So, Linux is my favorite operating system to use on my computer, and I kind of use it on my phone with Android (even though its not really the same as the Linux most people know and love.) And once actual Linux on phones matures, I'll probably use that too. That would only leave one piece of tech I use that doesn't run Linux: my smartwatch. Or at least, that was the case until eariler today when I installed AsteroidOS on my Ticwatch E.
AsteroidOS First Impressions: Linux all the things
For those who aren't familiar with AsteroidOS, it's an open-source operating system for smartwatches based on an embeded Linux distro built with OpenEmbedded. It runs on a number of WearOS watches, and can easily be flashed with the instructions found on it's website.

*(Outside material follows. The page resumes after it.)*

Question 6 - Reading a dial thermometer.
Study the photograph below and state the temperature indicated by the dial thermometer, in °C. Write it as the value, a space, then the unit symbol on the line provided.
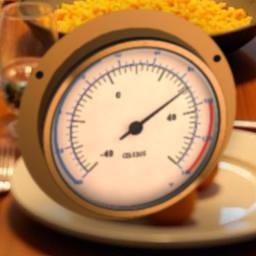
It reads 30 °C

After flashing it to my watch, AsteroidOS greeted me with a simple and quick tutorial showing me the ropes. The homescreen is a watch face that allows you to swipe left, right, up or down. Swiping from the left will show you your notifications, swiping from the right shows you your agenda, swiping from the top shows you some quick settings, and swiping from the bottom shows a horizontally scrolling list of your apps. You can't install third party apps, but it ofers the basics, like music, calendar, timer, alarm, etc. You can also go into the settings to change things like the background image, and the watch face, which also allows for an always on display. The user interface is pretty slick, and runs smoothly (at least on my watch.)
Unfortunately, there are some downsides, although they pretain particularly to the Ticwatch S and E. For example, it can only boot to AsteroidOS temporarily, so it will go back to Wear OS when you reboot. To boot to AsteroidOS, you need to connect it to your computer, use ADB to reboot to the bootloader, and use Fastboot to actually boot the OS. Bluetooth also doesn't work, so you can't see notifications, control music, or view the weather. While these are Ticwatch specific problems, they might exist on others as well. And there might be some other problems depending on what watch you flash it on. Each device on the installation page has a star rating showing how well things work, and indicators to show what works and what doesn't, so I'd reccomend looking at thsoe to see how well things will work.
So far, I'm really liking AsteroidOS. I'm starting to feel like I can eventually get to a place where I can use Linux on all of my devices. Is is necessary? No. Is it kinda cool. Definitely! Yes, its a little buggy on my watch, but it still does the basics well (depending on what device you flash it on.) If you are looking for a good open-source OS for your wrist, I would definitely give AsteroidOS a try.
This is post 23 of #100DaysToOffload.